Imagine having the perfect test launch take place in front of you, only for it to blow up in flames at the very last second. Such was the fate that befell rocket manufacturer SpaceX’s Starship prototype while it was trying to land on Wednesday after an otherwise successful test launch. The launch took place in the company’s rocket facility in Boca Chica, Texas, as indicated by a live video of the flight.
The Starship rocket in question is SN8, a 16-story-tall prototype for the launch vehicle that is meant to fulfill Elon Musk’s grand vision of carrying humans and 100 tons of cargo to Mars.
The self-guided rocket exploded as it touched down on a landing pad following a controlled and steady descent.

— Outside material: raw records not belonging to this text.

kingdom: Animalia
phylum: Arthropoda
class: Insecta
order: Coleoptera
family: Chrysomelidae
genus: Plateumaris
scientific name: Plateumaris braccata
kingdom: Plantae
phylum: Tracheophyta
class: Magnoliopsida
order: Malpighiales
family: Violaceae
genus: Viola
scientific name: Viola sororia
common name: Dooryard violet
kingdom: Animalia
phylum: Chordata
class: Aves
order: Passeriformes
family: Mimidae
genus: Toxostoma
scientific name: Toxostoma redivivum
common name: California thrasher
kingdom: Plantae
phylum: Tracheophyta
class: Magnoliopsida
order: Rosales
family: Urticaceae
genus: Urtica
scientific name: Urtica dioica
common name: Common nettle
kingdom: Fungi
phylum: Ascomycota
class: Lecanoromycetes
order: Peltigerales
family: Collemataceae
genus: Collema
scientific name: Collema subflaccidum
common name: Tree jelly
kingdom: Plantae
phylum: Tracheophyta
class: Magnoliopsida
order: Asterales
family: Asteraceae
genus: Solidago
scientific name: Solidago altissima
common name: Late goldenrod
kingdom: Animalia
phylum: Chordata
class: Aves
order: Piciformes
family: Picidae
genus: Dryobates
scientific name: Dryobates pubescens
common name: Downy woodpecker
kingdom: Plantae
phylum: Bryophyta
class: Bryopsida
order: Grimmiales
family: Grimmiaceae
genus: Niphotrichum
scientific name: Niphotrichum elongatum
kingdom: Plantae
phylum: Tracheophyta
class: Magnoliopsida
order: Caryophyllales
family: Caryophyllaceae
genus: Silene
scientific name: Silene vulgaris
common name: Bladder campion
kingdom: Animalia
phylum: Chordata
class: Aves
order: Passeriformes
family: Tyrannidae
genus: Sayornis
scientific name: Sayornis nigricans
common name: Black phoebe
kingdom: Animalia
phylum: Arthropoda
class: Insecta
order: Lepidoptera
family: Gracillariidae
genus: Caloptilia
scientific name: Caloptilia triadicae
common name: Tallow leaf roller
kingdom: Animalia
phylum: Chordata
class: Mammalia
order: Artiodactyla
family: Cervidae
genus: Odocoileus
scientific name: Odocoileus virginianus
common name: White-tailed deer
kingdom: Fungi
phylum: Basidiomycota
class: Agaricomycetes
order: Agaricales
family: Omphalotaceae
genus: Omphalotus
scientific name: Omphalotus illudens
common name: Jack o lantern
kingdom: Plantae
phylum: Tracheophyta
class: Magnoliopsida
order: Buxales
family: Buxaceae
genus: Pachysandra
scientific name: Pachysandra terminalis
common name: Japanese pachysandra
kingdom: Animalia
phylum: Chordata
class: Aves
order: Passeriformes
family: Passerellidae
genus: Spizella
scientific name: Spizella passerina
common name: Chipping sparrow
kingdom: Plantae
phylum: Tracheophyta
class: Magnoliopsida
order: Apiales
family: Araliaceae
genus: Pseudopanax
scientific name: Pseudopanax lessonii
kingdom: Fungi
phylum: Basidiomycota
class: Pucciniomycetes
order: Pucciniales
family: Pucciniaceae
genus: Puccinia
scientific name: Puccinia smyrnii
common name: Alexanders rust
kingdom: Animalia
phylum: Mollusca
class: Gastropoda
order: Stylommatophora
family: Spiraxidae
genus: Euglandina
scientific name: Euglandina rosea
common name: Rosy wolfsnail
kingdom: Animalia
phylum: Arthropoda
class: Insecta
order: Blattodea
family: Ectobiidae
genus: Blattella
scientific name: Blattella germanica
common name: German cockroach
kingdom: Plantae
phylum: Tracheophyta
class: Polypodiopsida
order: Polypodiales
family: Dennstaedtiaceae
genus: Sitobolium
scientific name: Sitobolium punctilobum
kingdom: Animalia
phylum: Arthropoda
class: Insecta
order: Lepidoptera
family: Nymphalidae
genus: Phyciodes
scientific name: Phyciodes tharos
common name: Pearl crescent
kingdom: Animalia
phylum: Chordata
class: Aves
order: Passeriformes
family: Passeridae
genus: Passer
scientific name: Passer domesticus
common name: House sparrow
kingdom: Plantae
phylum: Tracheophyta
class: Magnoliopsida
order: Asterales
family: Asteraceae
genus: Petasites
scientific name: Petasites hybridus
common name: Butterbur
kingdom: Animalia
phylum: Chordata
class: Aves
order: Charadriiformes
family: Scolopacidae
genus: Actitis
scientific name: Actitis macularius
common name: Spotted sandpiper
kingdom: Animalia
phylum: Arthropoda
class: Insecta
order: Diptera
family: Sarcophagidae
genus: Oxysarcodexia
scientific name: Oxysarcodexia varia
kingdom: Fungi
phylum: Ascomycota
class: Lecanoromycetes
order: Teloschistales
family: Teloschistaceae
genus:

The test flight, propelled by three of SpaceX’s newly developed Raptor engines, was supposed to reach an altitude of 41,000 feet. However, the rocket company has not clarified whether that goal was achieved or not.
In the wake of the incident, Musk took to Twitter to explain that the “fuel header tank pressure was low” during the descent, which caused the “touchdown velocity to be high”.
However, Musk was pleased with the test flight all the same, claiming that they “got all the data” they needed, and ending with an emphatic “Congrats SpaceX team hell yeah!!”
The complete Starship rocket, which will stand 394-feet (120.09 meters) tall when mated with its super-heavy first-stage booster, is the company’s next-generation fully reusable launch vehicle. It is also at the center of Musk’s ambitions to make human space travel more affordable and routine.
NASA awarded SpaceX $135 million to help develop Starship, alongside competing vehicles from rival ventures Blue Origin, the space company owned by Amazon billionaire Jeff Bezos, and Leidos-owned Dynetics.